Sounds like a conspiracy theory to me. Besides, much the same contractors will still make money.

Posted by Mark R Whittington at May 23, 2006 02:07 PM

No conspiracy. Just bureaucratic response to Congressional incentives. And even if the same contractors benefit, they don't necessarily benefit in equal proportion, and Congresspeople (cough...cough) can't necessarily be counted to be smart enough to realize it.
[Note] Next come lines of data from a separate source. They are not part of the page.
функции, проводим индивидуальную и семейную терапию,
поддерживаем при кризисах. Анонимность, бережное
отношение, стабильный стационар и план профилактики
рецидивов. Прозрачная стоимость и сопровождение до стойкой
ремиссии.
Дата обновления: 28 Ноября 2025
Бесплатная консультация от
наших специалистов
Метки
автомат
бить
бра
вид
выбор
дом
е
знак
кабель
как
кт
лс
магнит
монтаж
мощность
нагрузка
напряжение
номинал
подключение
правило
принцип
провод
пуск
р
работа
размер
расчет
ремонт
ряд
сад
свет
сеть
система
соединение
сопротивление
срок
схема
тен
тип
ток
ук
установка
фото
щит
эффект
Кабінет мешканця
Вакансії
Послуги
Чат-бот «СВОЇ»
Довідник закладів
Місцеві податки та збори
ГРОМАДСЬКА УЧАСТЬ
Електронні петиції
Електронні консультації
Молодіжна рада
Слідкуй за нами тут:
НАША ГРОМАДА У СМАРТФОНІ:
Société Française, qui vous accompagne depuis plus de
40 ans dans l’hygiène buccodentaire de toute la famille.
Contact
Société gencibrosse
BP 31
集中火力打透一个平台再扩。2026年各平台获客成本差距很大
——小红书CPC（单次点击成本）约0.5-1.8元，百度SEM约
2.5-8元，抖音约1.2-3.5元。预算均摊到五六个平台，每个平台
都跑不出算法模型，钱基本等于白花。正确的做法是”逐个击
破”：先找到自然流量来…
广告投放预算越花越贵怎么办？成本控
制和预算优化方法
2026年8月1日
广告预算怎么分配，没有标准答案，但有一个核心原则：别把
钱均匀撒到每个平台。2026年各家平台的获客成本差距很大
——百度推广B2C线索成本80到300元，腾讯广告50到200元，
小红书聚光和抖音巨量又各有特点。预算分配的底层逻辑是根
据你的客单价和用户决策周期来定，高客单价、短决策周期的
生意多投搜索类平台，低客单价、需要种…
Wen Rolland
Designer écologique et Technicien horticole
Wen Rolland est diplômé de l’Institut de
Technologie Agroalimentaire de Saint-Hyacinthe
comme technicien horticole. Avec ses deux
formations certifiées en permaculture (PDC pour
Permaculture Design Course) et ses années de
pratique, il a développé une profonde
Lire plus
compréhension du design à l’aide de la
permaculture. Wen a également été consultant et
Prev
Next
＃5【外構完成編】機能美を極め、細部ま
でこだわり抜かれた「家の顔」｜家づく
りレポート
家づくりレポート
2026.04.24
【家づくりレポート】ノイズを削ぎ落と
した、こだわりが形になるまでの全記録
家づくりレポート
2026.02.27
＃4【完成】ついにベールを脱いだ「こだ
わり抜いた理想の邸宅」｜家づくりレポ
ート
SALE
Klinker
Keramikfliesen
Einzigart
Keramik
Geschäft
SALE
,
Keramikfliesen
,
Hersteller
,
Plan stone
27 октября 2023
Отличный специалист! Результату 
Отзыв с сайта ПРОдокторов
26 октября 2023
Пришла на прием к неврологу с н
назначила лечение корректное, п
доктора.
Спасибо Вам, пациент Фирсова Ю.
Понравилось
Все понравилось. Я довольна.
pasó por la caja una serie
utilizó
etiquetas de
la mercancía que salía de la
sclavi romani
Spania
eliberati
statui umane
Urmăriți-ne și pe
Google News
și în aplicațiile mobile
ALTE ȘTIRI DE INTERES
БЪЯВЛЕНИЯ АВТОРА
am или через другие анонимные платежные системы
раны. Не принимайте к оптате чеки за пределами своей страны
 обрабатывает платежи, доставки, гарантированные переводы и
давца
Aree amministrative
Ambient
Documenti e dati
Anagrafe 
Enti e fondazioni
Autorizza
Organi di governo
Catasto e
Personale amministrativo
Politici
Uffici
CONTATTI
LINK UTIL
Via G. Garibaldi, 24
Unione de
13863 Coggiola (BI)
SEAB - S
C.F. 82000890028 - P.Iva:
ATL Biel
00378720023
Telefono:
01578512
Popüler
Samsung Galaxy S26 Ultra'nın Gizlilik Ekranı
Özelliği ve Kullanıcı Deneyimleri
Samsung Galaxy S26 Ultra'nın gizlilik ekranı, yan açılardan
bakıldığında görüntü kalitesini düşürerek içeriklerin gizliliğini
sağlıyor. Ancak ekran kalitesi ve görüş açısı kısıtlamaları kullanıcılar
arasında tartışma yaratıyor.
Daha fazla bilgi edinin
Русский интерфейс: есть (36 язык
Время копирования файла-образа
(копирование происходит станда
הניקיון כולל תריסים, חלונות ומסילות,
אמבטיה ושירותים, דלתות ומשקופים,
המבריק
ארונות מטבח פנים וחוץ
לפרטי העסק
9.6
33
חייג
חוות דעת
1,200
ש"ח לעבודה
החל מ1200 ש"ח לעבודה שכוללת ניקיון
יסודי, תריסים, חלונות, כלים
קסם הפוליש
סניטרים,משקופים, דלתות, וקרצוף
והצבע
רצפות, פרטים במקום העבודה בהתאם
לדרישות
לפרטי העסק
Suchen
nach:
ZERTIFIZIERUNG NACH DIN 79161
Posted by Rand Simberg at May 23, 2006 02:18 PM

Oh, I think most politicians (Hutchison and Nelson especially) can be pretty intelligent when it comes to their political interests. They both know, at least since Columbia, that the shuttle's days are numbered. They both know that the shuttle workforce is aging and many will not be around much longer. They both know (because Griffin has openly said so) that the work force to operate the Vision will not be as large as the shuttle standing army. Finally, they both know that insofar as a pubicly funded space program goes, there really isn't any serious long term alternative to the Vision. Hence, I'm pretty usre that the bait and switch conspiracy does not exist. It was simply a matter of looking at an alternative that seemed to be a good idea at the time, finding at close examination that it wasn't, then trying a better alternative. Actually, it should be a comfort that it is happening now and not five or so years from now.

Posted by Mark R Whittington at May 23, 2006 02:54 PM

Mark, you may be right about the intelligence of the Congresscritters (though there was much discussion at the time to the contrary, by Dr. Griffin himself), but I continue to refuse to accept your claim that I postulate a conspiracy. I don't think that word means what you think it means.

Posted by Rand Simberg at May 23, 2006 02:58 PM

Umm, the stick doesn't use RS-68, but J-2X?

Posted by mz at May 23, 2006 09:47 PM

"Umm, the stick doesn't use RS-68, but J-2X?"

J-2X for the liquid propellent engine in the stick upper stage? That's what I thought too.

It occurs to me that since the HLV is going to use the J-2 engine for the third stage and use a 10m diameter stage for the liquid engines, isn't the HLV more of a Saturn V derived vehicle than a Shuttle derived one?